Written problem 1:
From the Brooke v. United States opinion, list every section of the U.S. Code that it cites.
Written problem 2:
Rewrite the part of the Brooke v. United States opinion that begins at "Presently pending and" and stops after "will be denied.", using "oral argument" in place of "hearing".

Selected passage:

Start

From Casetext: Smarter Legal Research

Brooke v. United States

UNITED STATES DISTRICT COURT FOR THE DISTRICT OF MARYLAND
Mar 13, 2015
Civil Action No. DKC 11-3463 (D. Md. Mar. 13, 2015)

Opinion

Civil Action No. DKC 11-3463 Criminal No. DKC 08-289

03-13-2015

CHERYL BROOKE v. UNITED STATES OF AMERICA


MEMORANDUM OPINION

Presently pending and ready for resolution in this case is the motion of Petitioner Cheryl Brooke ("Ms. Brooke" or "Petitioner") to vacate, set aside, or correct her sentence under 28 U.S.C. § 2255. (ECF No. 253). The issues have been fully briefed, and the court now rules, no hearing being deemed necessary. Local Rule 105.6. For the following reasons, the motion will be denied.

All citations to electronic court filings refer to the docket in the criminal case.

I. Background

On April 13, 2009, Cheryl Brooke pled guilty pursuant to a plea agreement to one count of conspiracy to commit wire fraud, in violation of 18 U.S.C. § 1349, and one count of bankruptcy fraud, in violation of 18 U.S.C. § 157. (ECF No. 258-1). As part of her plea agreement, Petitioner admitted to the following facts concerning her involvement in an equity-fraud scheme. (Id. at 10). Between 2005 and 2008, Ms. Brooke and co- conspirators Michael K. Lewis, Earnest Lewis and Winston Thomas devised a scheme "to defraud homeowners and lenders, and to obtain money and property from the homeowners and lenders, by means of materially false and fraudulent pretenses, representations, and promises." (Id. at 10-11). The goal of the conspiracy was to steal the homeowners' equity out of their property by inducing the homeowners to sell their property to Ernest Lewis and converting sale proceeds to the use of the conspirators. (Id. at 11). Petitioner and her co-conspirators fraudulently represented to their clients that they would be able to keep their homes through a "lease/buy-back" program. (Id.). The homeowners would be required to sign over the equity in their homes to one of Petitioner's co-conspirators, under the belief that they would be able to buy back their homes once they were in a financial position to do so. Once the homeowners had signed over the equity in their homes, they would pay inflated "rent" and fees, which were directly debited from the victims' bank accounts to an account belonging to Petitioner's company, "In the House Technologies" ("IHT").

End

Supplied data:

Start

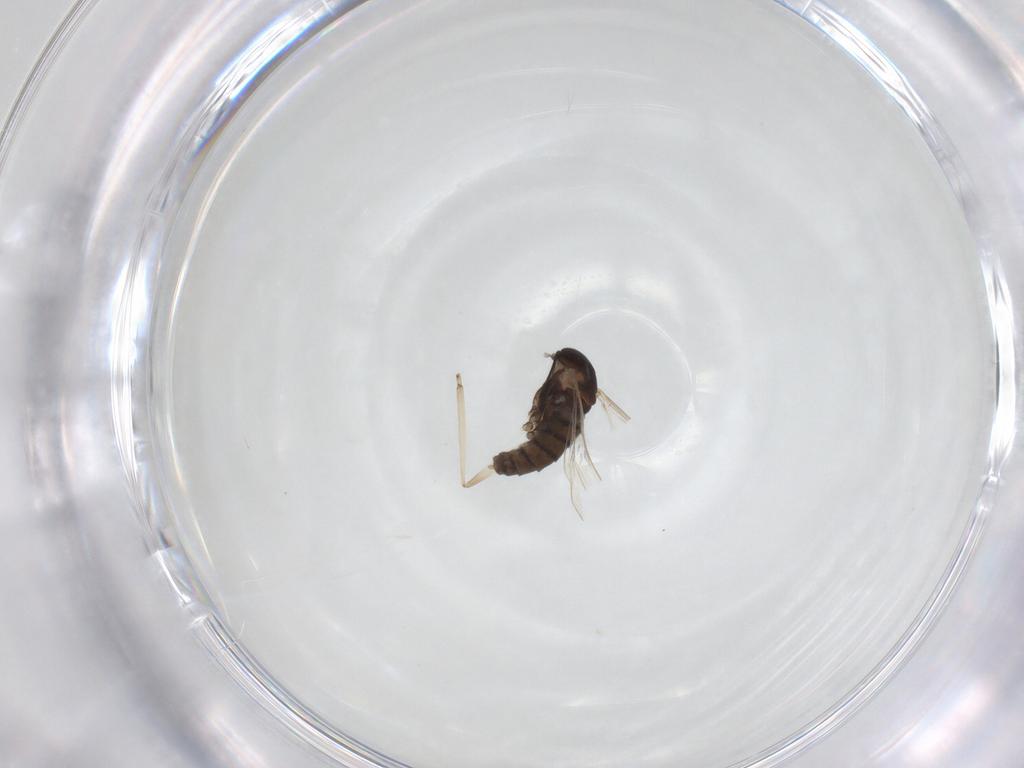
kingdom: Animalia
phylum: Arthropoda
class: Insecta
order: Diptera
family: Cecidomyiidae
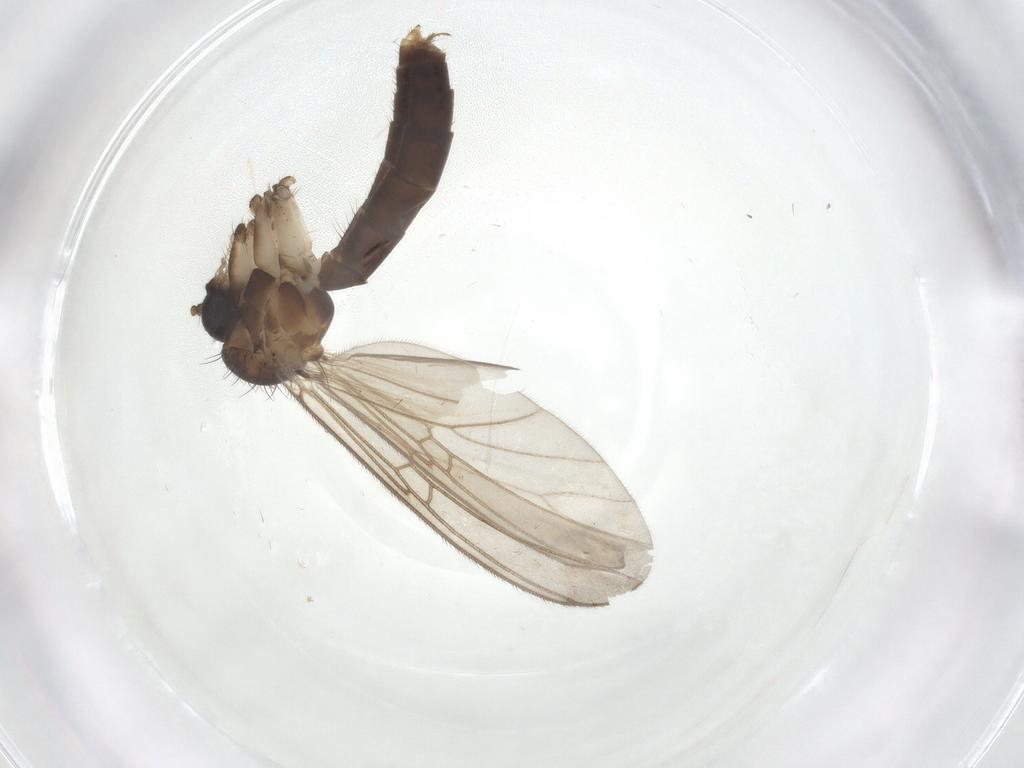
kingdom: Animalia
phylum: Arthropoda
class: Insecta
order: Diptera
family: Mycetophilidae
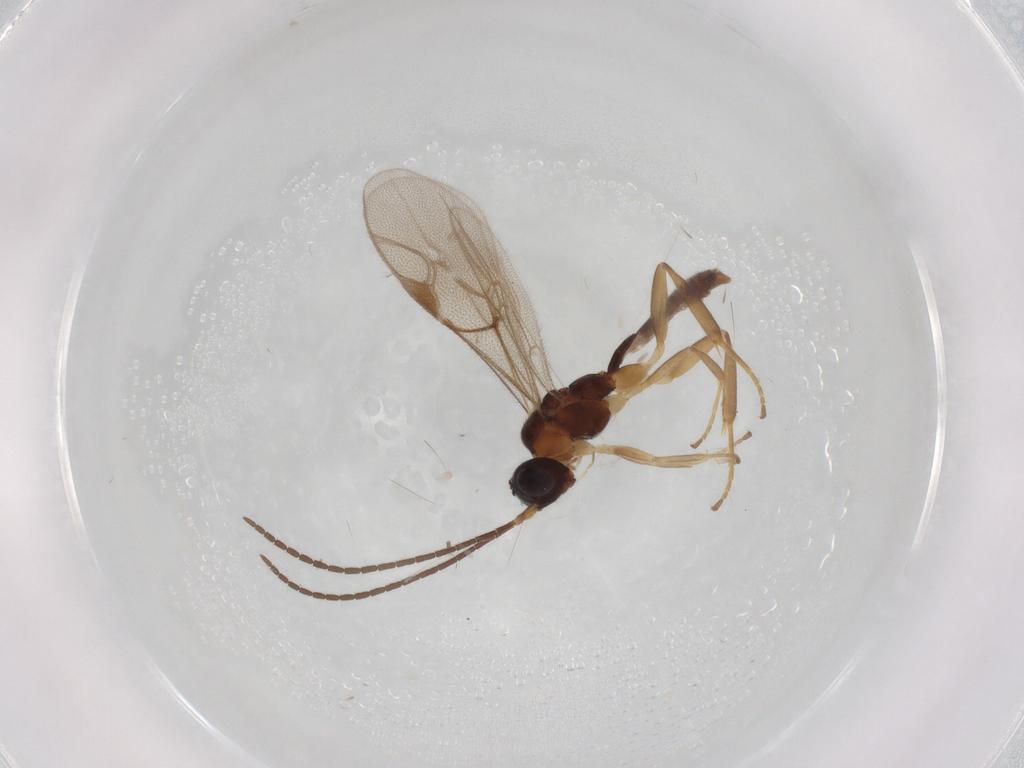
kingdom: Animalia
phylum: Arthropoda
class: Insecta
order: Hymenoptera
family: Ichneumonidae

End

Task answer 1:
28 U.S.C. § 2255
18 U.S.C. § 1349
18 U.S.C. § 157

Task answer 2:
Presently pending and ready for resolution in this case is the motion of Petitioner Cheryl Brooke ("Ms. Brooke" or "Petitioner") to vacate, set aside, or correct her sentence under 28 U.S.C. § 2255. (ECF No. 253). The issues have been fully briefed, and the court now rules, no oral argument being deemed necessary. Local Rule 105.6. For the following reasons, the motion will be denied.